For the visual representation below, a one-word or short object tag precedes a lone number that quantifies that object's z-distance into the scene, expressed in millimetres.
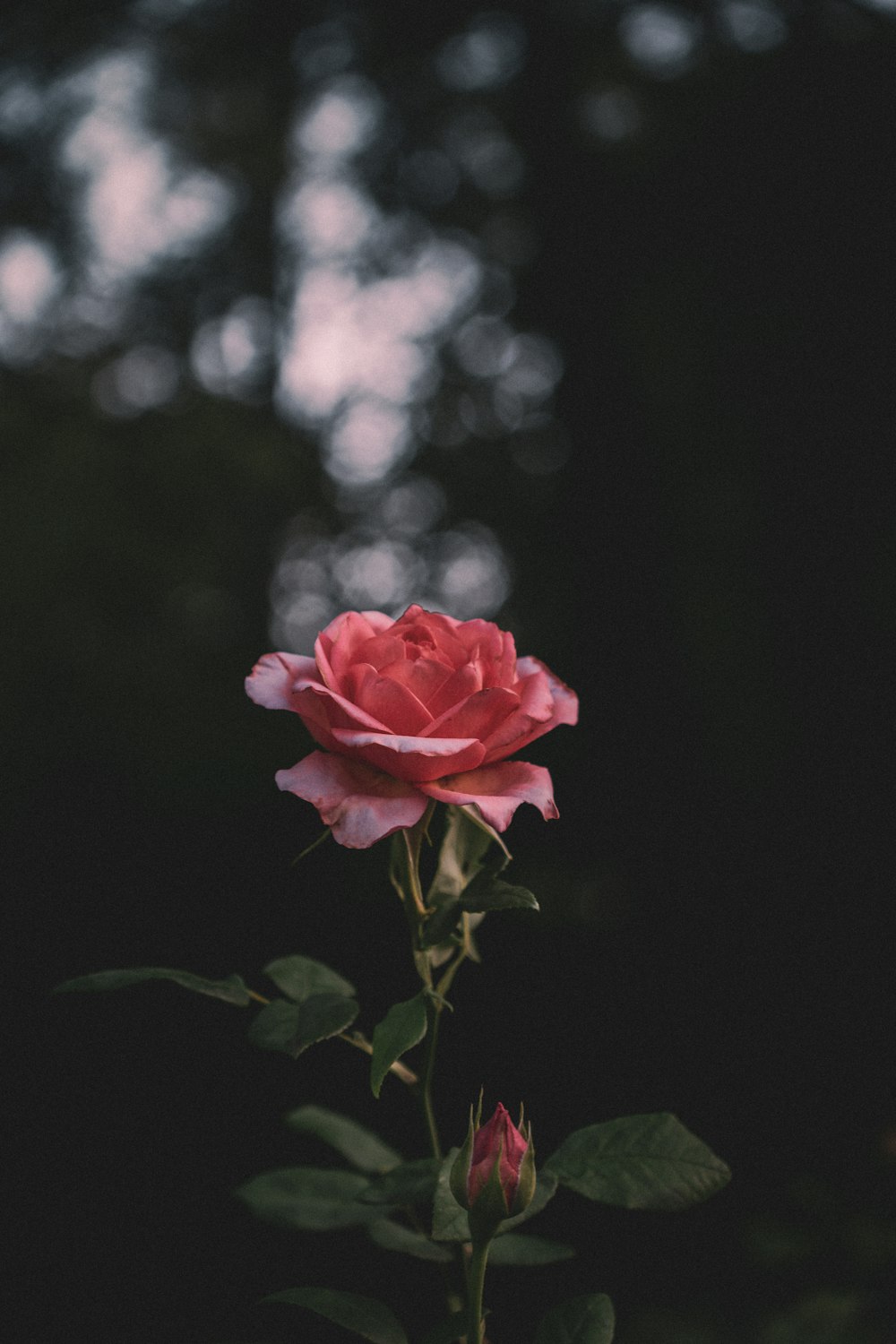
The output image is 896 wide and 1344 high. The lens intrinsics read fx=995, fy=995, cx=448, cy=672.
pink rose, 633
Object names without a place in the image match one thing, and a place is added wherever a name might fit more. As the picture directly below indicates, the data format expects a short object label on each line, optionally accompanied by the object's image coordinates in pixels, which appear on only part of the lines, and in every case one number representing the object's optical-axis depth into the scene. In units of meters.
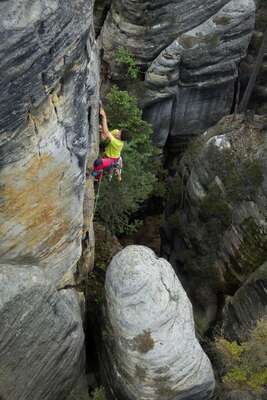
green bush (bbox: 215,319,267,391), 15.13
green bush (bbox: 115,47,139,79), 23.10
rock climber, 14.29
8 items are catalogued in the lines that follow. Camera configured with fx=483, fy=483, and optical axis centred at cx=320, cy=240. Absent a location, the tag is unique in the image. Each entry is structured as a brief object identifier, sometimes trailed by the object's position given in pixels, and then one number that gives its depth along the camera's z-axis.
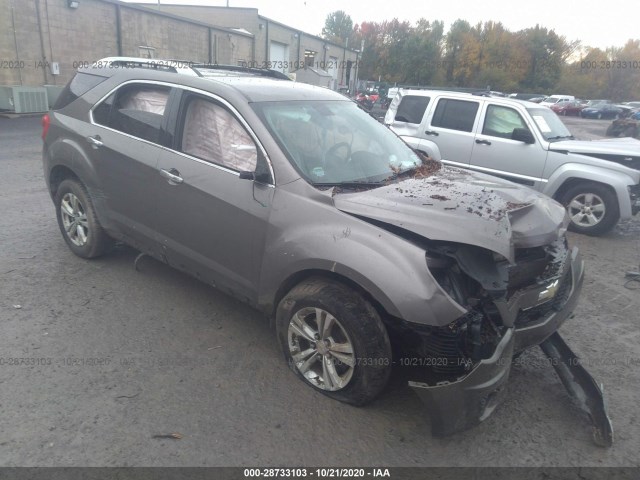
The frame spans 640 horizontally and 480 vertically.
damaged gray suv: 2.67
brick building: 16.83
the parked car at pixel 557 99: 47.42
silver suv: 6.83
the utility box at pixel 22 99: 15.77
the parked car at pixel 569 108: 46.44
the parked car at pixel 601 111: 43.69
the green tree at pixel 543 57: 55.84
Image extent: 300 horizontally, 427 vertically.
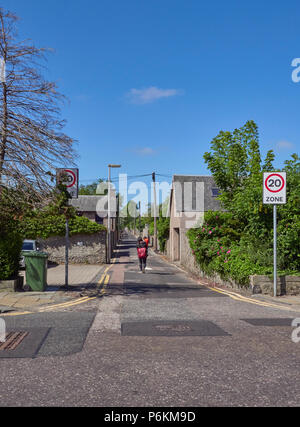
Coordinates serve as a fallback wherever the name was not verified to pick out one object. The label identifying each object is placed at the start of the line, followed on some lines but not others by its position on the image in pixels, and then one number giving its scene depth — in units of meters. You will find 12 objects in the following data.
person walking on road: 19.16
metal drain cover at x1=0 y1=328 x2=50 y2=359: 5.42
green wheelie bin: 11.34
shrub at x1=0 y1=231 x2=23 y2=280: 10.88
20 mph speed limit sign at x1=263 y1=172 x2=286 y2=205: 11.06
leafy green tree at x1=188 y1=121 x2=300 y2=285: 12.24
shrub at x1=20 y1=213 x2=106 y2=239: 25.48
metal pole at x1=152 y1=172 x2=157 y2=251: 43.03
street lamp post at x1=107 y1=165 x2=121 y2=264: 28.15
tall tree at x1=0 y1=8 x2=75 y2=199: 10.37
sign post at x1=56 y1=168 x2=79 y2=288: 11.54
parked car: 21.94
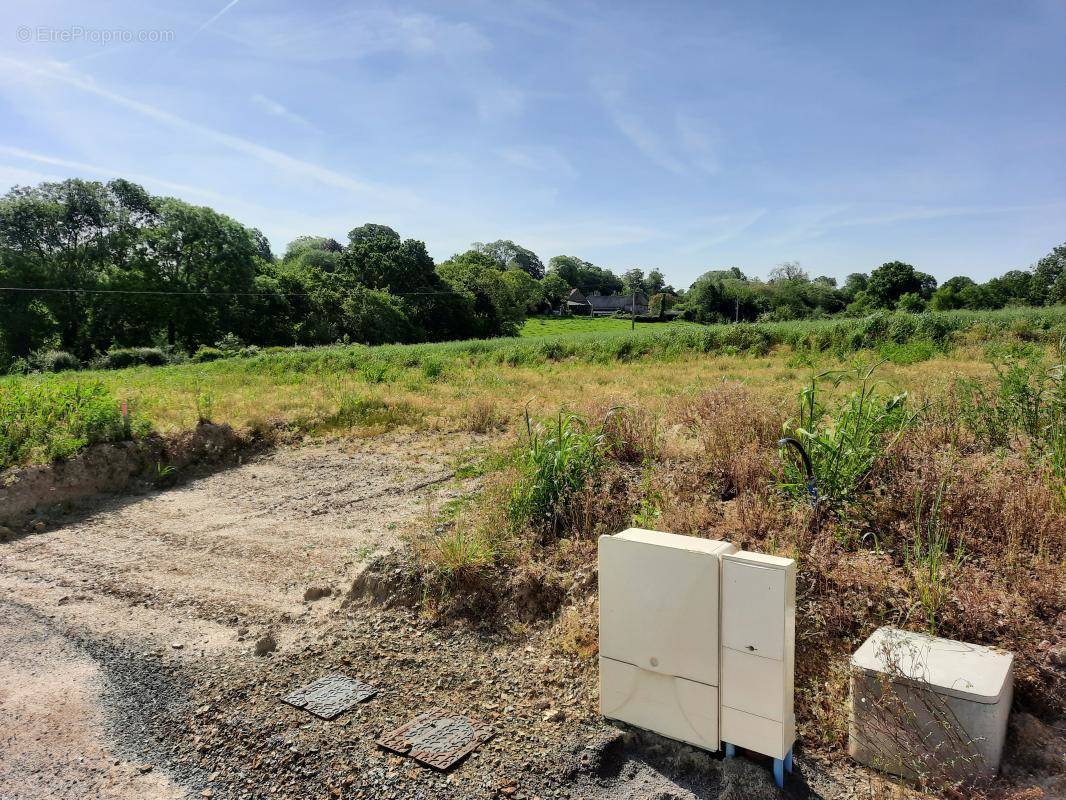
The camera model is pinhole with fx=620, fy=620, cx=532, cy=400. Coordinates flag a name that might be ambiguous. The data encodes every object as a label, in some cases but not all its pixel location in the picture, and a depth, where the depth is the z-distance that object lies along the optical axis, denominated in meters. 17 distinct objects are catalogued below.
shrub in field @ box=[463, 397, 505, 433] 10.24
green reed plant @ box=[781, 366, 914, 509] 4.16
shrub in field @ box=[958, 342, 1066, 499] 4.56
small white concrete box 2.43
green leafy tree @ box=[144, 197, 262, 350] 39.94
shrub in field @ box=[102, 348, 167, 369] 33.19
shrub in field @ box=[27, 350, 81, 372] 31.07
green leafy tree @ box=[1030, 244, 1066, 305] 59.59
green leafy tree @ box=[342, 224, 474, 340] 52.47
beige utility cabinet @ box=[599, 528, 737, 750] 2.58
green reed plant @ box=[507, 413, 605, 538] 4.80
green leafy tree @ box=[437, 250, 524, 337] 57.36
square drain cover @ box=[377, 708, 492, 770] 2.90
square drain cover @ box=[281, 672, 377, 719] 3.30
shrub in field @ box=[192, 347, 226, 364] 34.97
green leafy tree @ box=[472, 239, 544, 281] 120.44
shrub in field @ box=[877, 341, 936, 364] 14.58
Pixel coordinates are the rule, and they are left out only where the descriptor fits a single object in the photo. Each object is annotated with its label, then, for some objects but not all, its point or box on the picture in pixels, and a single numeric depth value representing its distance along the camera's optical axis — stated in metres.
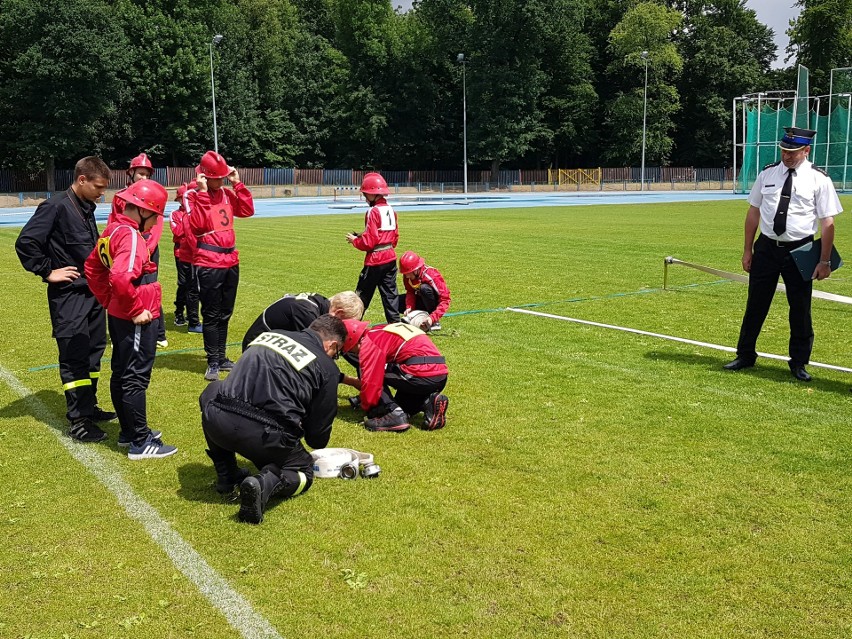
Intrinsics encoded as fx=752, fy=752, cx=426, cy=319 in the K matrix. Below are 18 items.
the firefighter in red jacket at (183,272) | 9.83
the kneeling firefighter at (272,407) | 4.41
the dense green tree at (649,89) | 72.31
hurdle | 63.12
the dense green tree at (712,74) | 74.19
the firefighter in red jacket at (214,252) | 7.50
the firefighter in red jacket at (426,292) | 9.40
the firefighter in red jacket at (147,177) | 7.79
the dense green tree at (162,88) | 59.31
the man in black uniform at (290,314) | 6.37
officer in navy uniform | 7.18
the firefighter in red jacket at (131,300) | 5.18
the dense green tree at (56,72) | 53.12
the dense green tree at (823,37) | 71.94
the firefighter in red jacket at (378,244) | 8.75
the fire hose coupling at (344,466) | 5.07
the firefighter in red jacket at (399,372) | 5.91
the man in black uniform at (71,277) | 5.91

*TO DO:*
Repeat exactly the lines from the first line of the records above through the line containing "pink rose, 633", both included. Leave out the pictures.

*RESULT:*
For the visual representation below, a one-word or short object tag precedes a lone number that quantifies that object's z-distance into the scene, expressed in millimetres.
The output image is 896 wide and 1344 high. The lens intrinsics read fx=995, fy=995, cx=448, cy=672.
pink rose, 633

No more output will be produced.